The Ministry of Agriculture, Forestry and Fisheries has called on microfinance institutions (MFIs) to assess investment feasibility for the agriculture sector through low-interest lending, thus promoting financing in the production chain. This comes as MFIs emphasise the need for enhanced support for agricultural credit.

During his recent meeting with the Cambodia Microfinance Association (CMA) leadership, agriculture minister Dith Tina underscored the importance of MFIs in supporting farmers and spurring the growth of the country’s agricultural sector, which he said is vital to fortify the national economy.

He said that under the seventh mandate, the ministry has rolled out a new agricultural community policy, complete with ample resources, capital, management plans and targeted markets.

“MFIs can examine investment opportunities through low-interest loans, facilitating expenditures in the production chain and providing benefits to both institutions and farmers,” he was cited as saying at the October 20 meeting.

Both parties pledged to strengthen their collaboration by sharing agricultural and market data, fostering agricultural insurance and disseminating relevant information to farmers.

CMA spokesperson Kaing Tongngy said on October 24 that agriculture remains a core sector that MFIs consistently prioritise, noting that loans dedicated to this sector make up roughly 18% of the total. He said the other top two categories were household and retail business loans, respectively.

He added that the CMA presented a progress report at the meeting, to detail prior support from MFIs and solicit additional backing from the ministry for initiatives that align with the government’s efforts to develop the agricultural sector.

“We continue to push for agricultural credit since it’s not just a strategic and priority sector for Cambodia but also instrumental in bolstering the local economy, augmenting people’s earnings and curtailing rural impoverishment,” he said.

However, Tongngy cautioned that in normal context, agricultural loans inherently carry higher risks compared to other sectors, particularly when misused. He explained that MFIs always conduct comprehensive evaluations to ensure feasibility before sanctioning any loan.

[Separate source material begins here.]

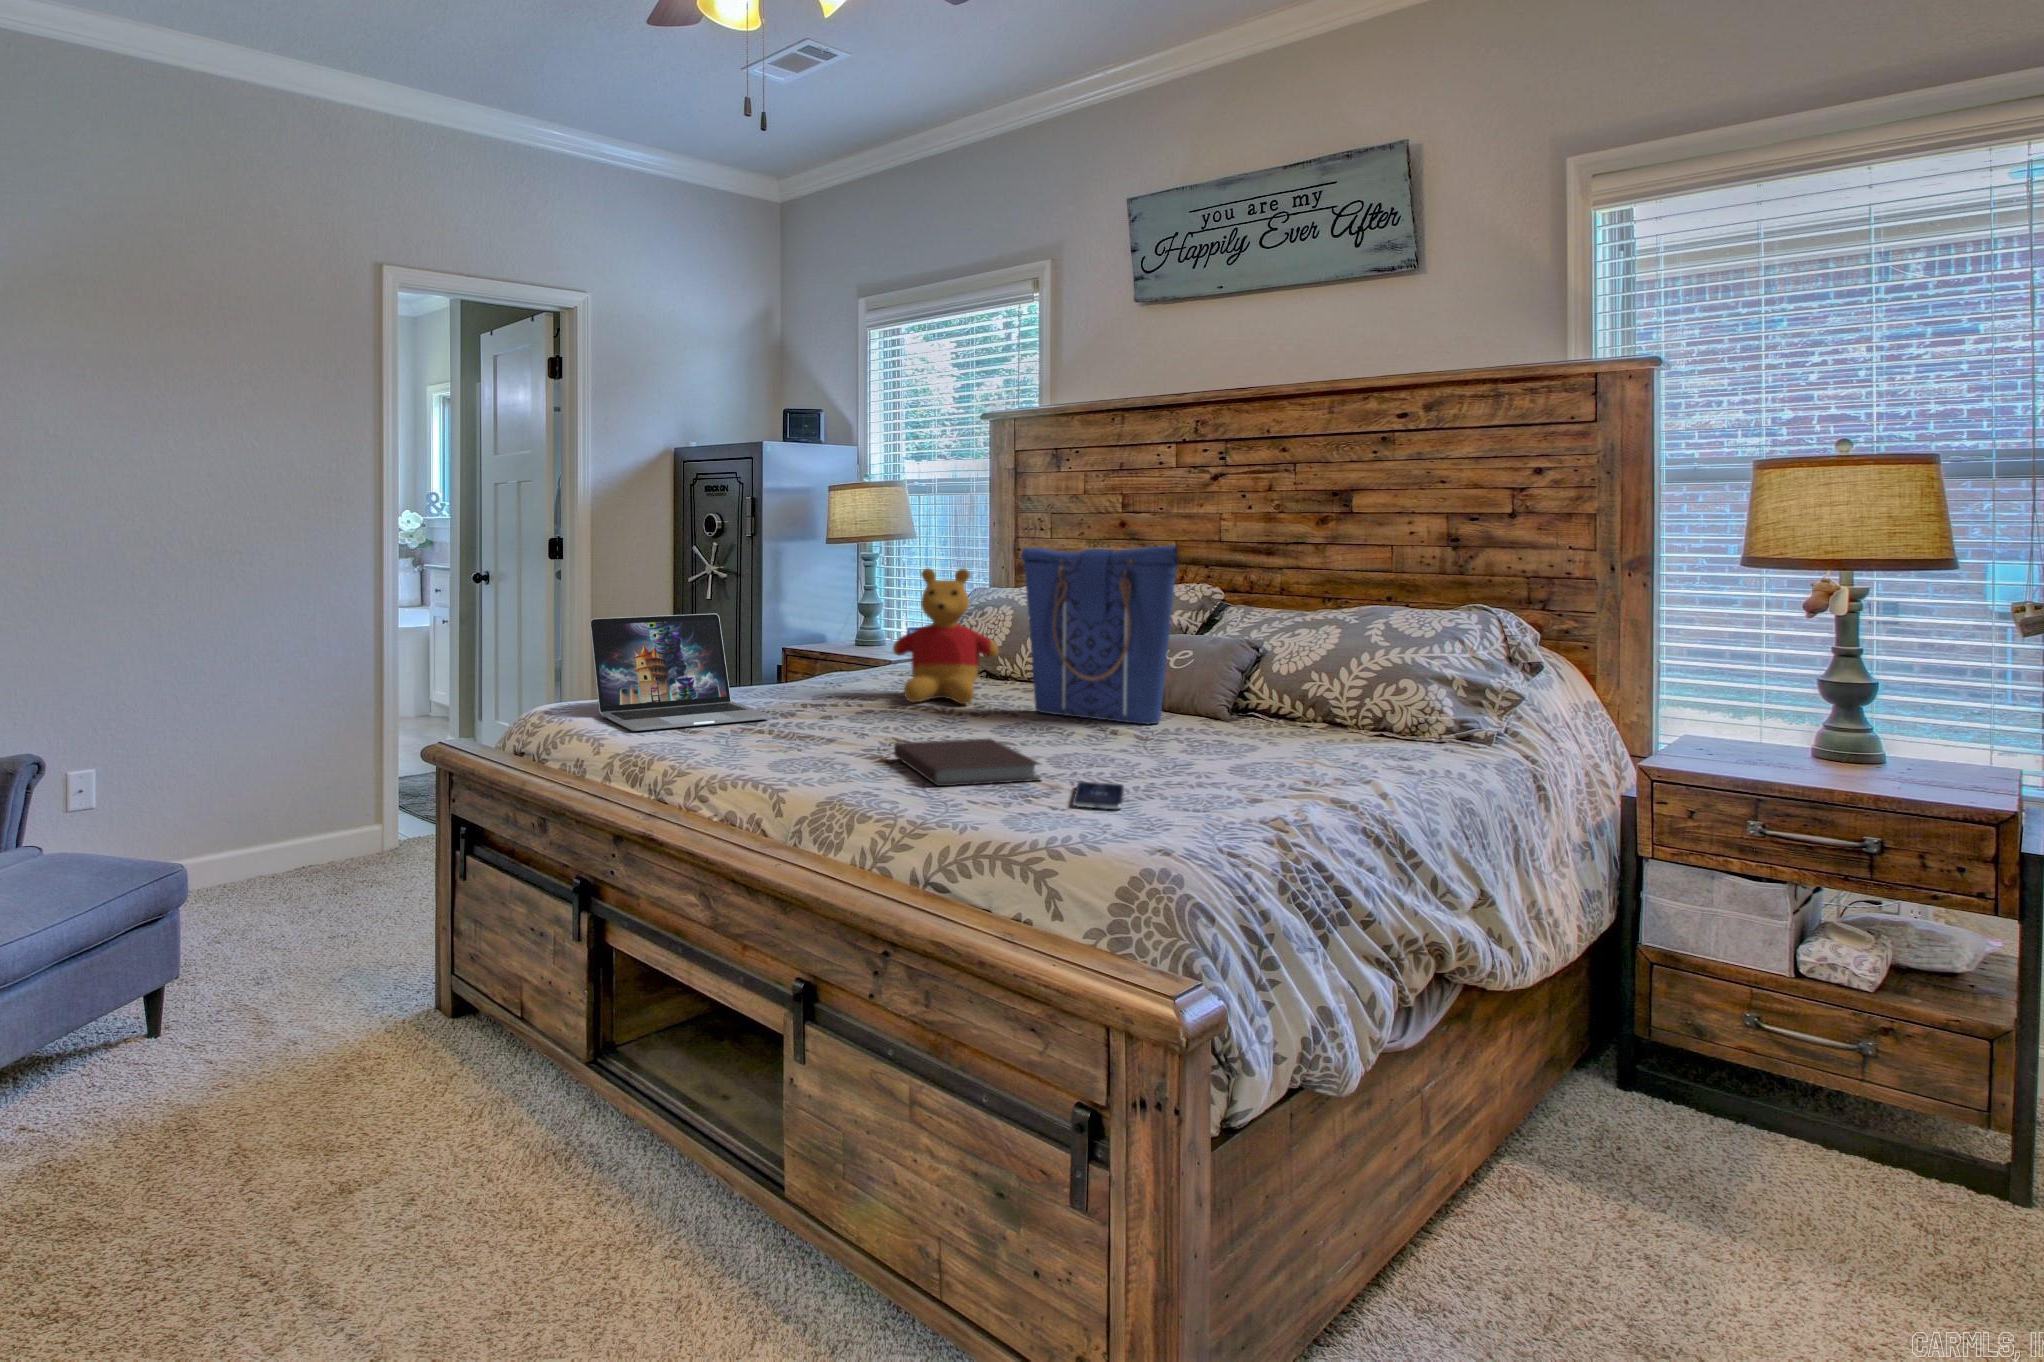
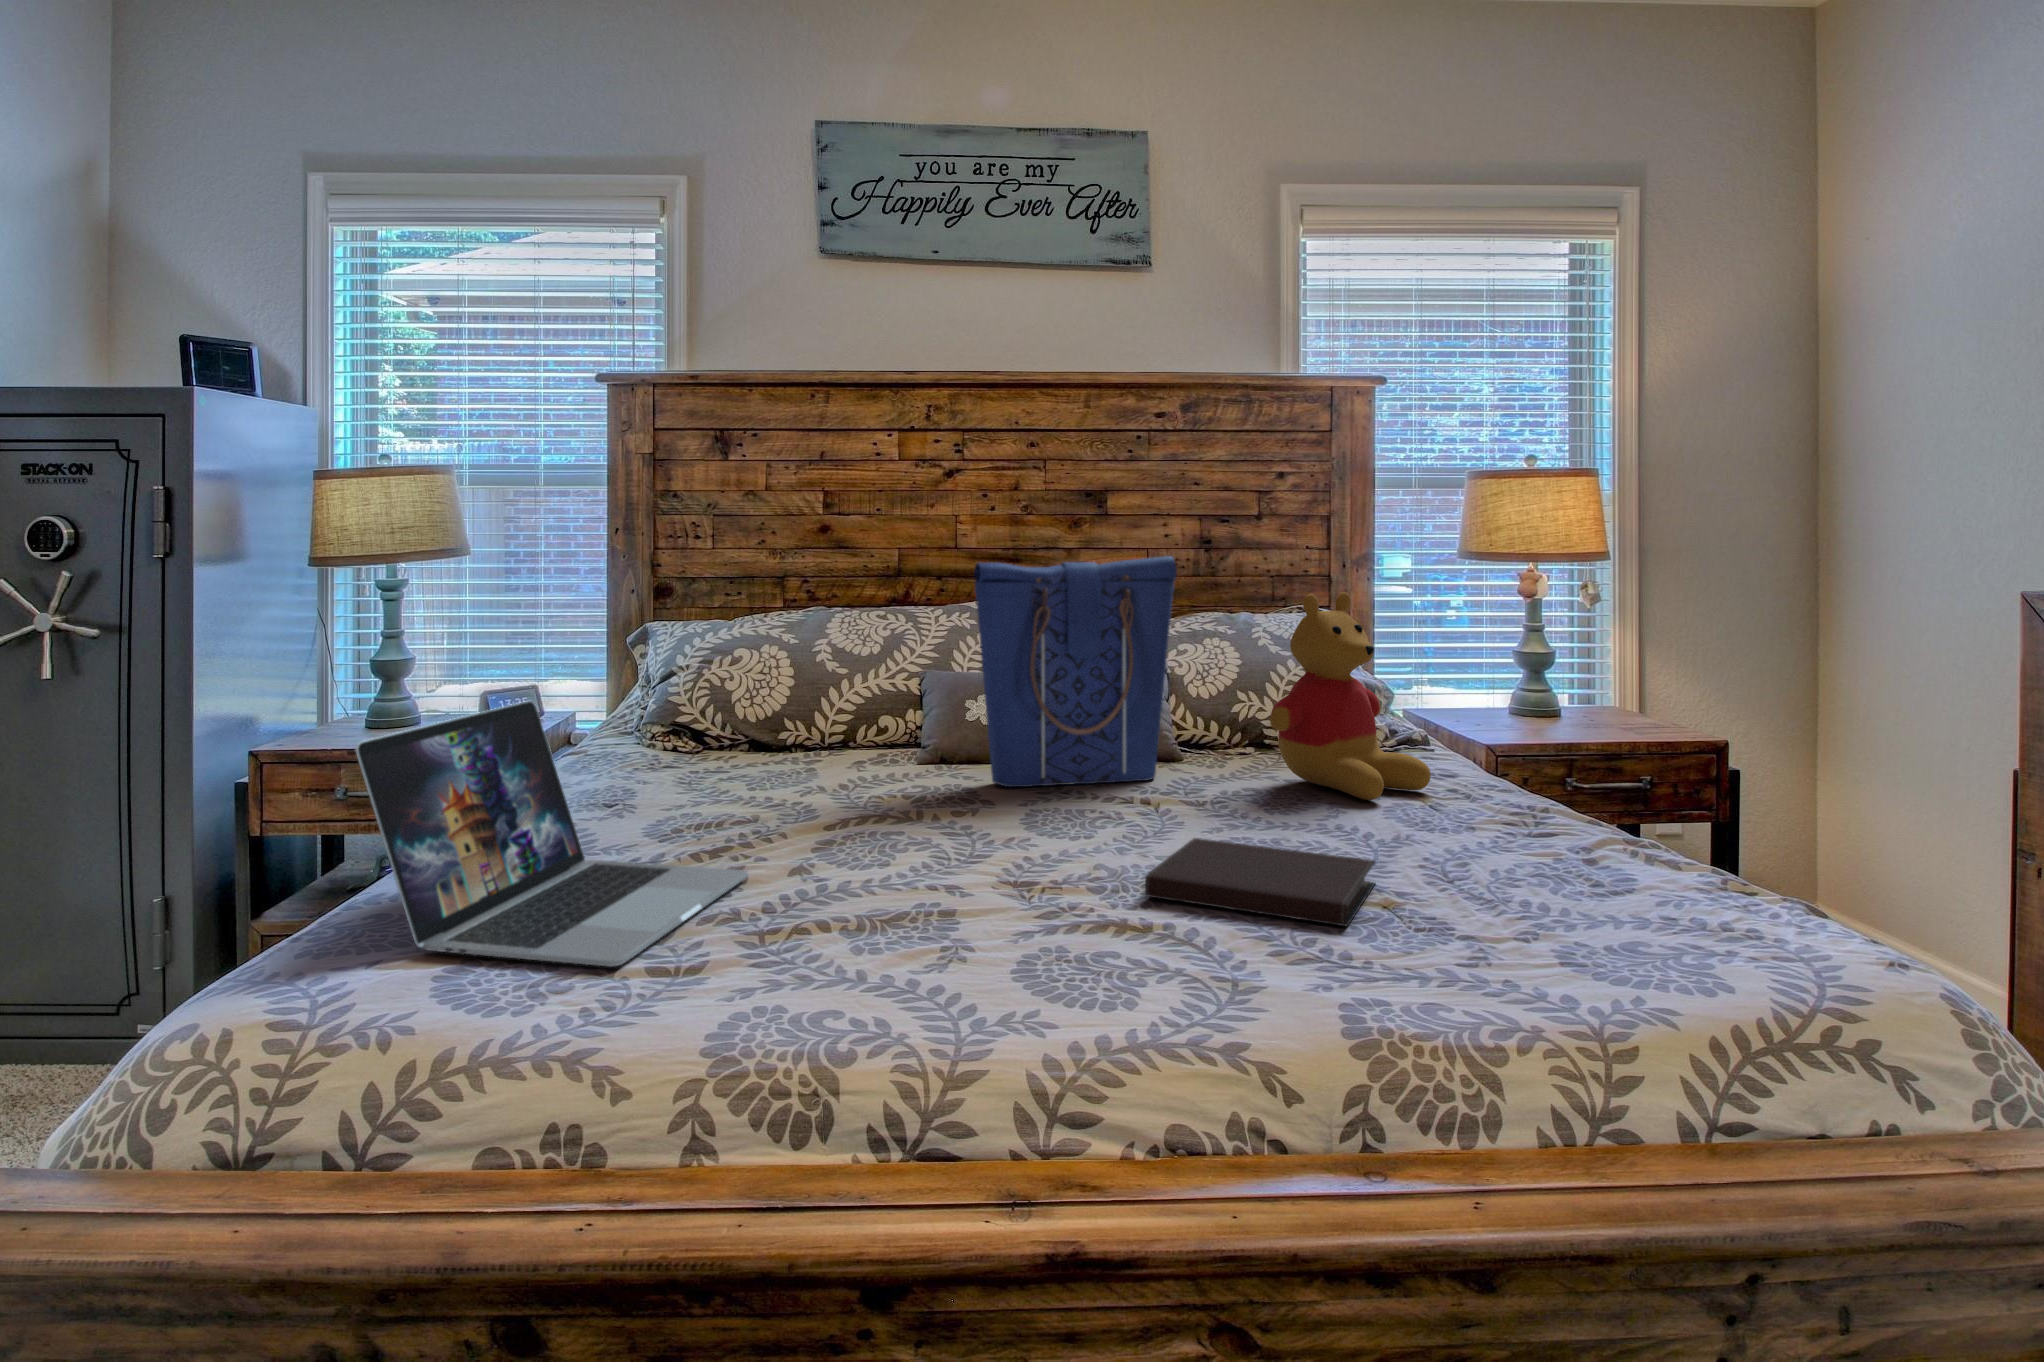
stuffed bear: present [893,568,999,704] -> present [1270,592,1431,800]
smartphone: present [1073,782,1124,809] -> none [1430,866,1570,909]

Data from the National Bank of Cambodia (NBC) shows that by the first half of 2023, MFIs had granted loans amounting to $9.7 billion, marking a growth of 14.8%. This is slightly lower than the same period’s growth in the previous year, which stood at 16.2%.

The sectors witnessing the most rapid expansion included manufacturing at 30.8%, households at 18.4%, trade and commerce at 15%, construction at 14%, with agriculture trailing at 13.2%, according to the central bank.